All practitioners in the study had received three hours of training in administering DAAs, she said.

Patients got ledipasvir and sofosbuvir. The primary outcome was having their HCV viral load drop below a level that could be quantified at 12 weeks.

All patients who completed treatment achieved that sustained viral response.

Attendance tended to drop off as the study continued. “Patients felt better so some stopped coming,” Kattachuzy said.

The patients who saw nurse practitioners had the highest rate of attendance with 81.5% completing treatment, compared to 76.8% for those who saw primary care providers, and 63.8% of those who saw specialists.

“HCV infection is a sensitive personal thing,” Kattachuzy said, discussing the study in an interview, and they may well feel a bond with the nurses that they do not readily feel with specialists. "The patient-provider relationship is important” she added and when patients feel comfortable talking to that provider they are more likely to keep coming back.
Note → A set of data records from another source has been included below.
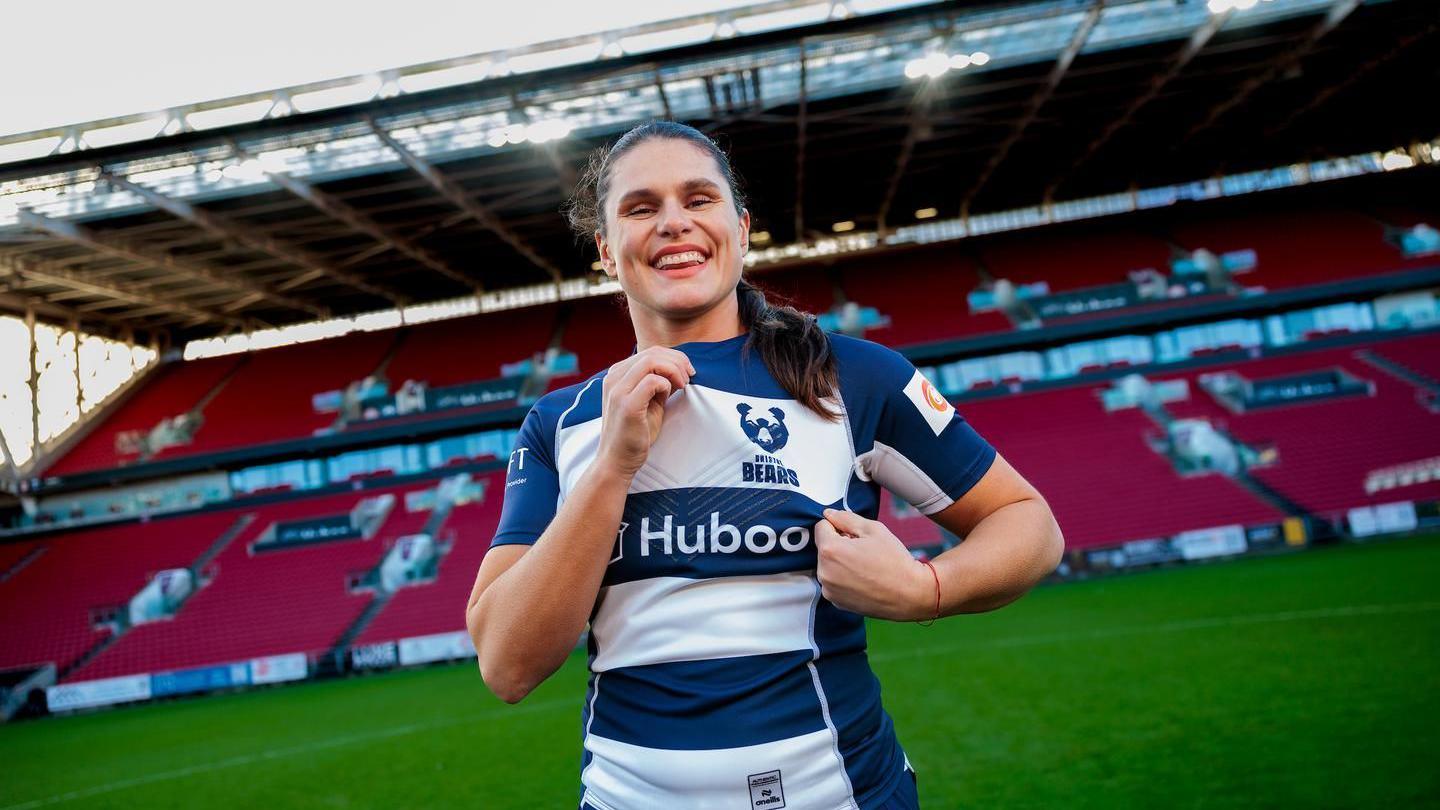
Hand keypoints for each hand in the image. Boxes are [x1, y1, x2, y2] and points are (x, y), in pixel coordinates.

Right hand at [597, 347, 694, 477]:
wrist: (617, 461)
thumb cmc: (635, 434)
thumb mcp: (649, 402)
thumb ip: (659, 384)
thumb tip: (679, 370)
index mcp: (617, 375)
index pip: (649, 352)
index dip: (674, 357)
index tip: (688, 372)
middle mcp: (613, 378)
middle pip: (652, 353)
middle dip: (678, 361)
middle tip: (690, 377)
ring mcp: (617, 390)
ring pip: (651, 361)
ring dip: (674, 370)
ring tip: (683, 384)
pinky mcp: (626, 405)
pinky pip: (652, 381)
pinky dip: (666, 384)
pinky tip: (669, 395)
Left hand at [814, 508, 931, 621]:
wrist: (910, 593)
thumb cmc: (894, 560)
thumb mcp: (873, 529)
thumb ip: (846, 518)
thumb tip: (828, 514)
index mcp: (830, 550)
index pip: (821, 527)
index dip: (839, 526)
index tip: (854, 535)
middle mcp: (824, 572)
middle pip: (823, 547)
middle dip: (839, 545)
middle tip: (864, 551)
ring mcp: (829, 590)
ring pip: (828, 565)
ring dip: (840, 562)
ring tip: (864, 567)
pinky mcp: (835, 602)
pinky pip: (833, 582)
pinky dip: (843, 578)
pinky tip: (863, 580)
There were 18 patients who did not complete the study, most because they simply stopped coming to appointments. Some had adverse events unrelated to treatment and there were three deaths, also unrelated to treatment.

“The ASCEND model demonstrates that HCV treatment administered independently by non-specialist providers is safe and equally effective to that observed with experienced specialists, inclusive of challenging subpopulations of the epidemic, and within the largest black cohort described to date,” the team concluded in their report.

If scaled up, the approach of using non-specialists could “significantly expand the scale of HCV therapy and bridge existing gaps in the hepatitis C care cascade.”